* _Blocco di testo_
Per anni considerati ai margini della società, soggetti per i quali provare una sorta di pietà e di dispiacere perché entro i trent’anni non erano riusciti a “sistemarsi” con un/a partner, oggi chi vive da solo non è più considerato una persona sfortunata. Al contrario, si potrebbe sostenere che la solitudine è una conquista e un privilegio, un modo complesso, ma affascinante di abitare il mondo.
In questo contesto, anche il rapporto con l’eros si trasforma, talvolta complicandosi, altre amplificandosi perché può essere vissuto in una totale libertà di espressione e di volontà.
Vediamo, quindi, cosa accade all’eros quando si resta da soli e il silenzio diventa la compagnia più frequente, cambiando profondamente, in ogni senso, la grammatica stessa dell’eros, di un’abitudine e di un bisogno umano da sempre considerato soggetto a una necessaria e, a volte anche forzata, condivisione.
L’intimità è in territorio auto-gestito
Innanzitutto, quando si pensa a una persona che vive da sola, si realizza subito che questa detiene il pieno controllo del proprio spazio-tempo. Non dovendo condividere con nessun altro queste dimensioni fondamentali della vita, non è sotto scacco di negoziazioni o compromessi.

* _Esercizi da svolgere_
1. Rispondi a queste domande sul testo sul vivere da soli.
(a) Entro quale età chi viveva da solo non era riuscito a "sistemarsi" con un/a partner?
(b) Che cosa si potrebbe sostenere che sia la solitudine?
(c) Di che cosa detiene il pieno controllo una persona che vive da sola?
2. Per favore, ricopia il passo del testo sul vivere da soli che va da "In questo contesto, anche" a "negoziazioni o compromessi.".

* _Materiale fornito_
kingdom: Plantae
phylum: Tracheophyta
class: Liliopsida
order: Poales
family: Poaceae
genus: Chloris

* _Esercizi svolti_
1.
(a) Entro i trent'anni.
(b) Una conquista e un privilegio, un modo complesso, ma affascinante di abitare il mondo.
(c) Del proprio spazio-tempo.

2.
In questo contesto, anche il rapporto con l’eros si trasforma, talvolta complicandosi, altre amplificandosi perché può essere vissuto in una totale libertà di espressione e di volontà.
Vediamo, quindi, cosa accade all’eros quando si resta da soli e il silenzio diventa la compagnia più frequente, cambiando profondamente, in ogni senso, la grammatica stessa dell’eros, di un’abitudine e di un bisogno umano da sempre considerato soggetto a una necessaria e, a volte anche forzata, condivisione.
L’intimità è in territorio auto-gestito
Innanzitutto, quando si pensa a una persona che vive da sola, si realizza subito che questa detiene il pieno controllo del proprio spazio-tempo. Non dovendo condividere con nessun altro queste dimensioni fondamentali della vita, non è sotto scacco di negoziazioni o compromessi.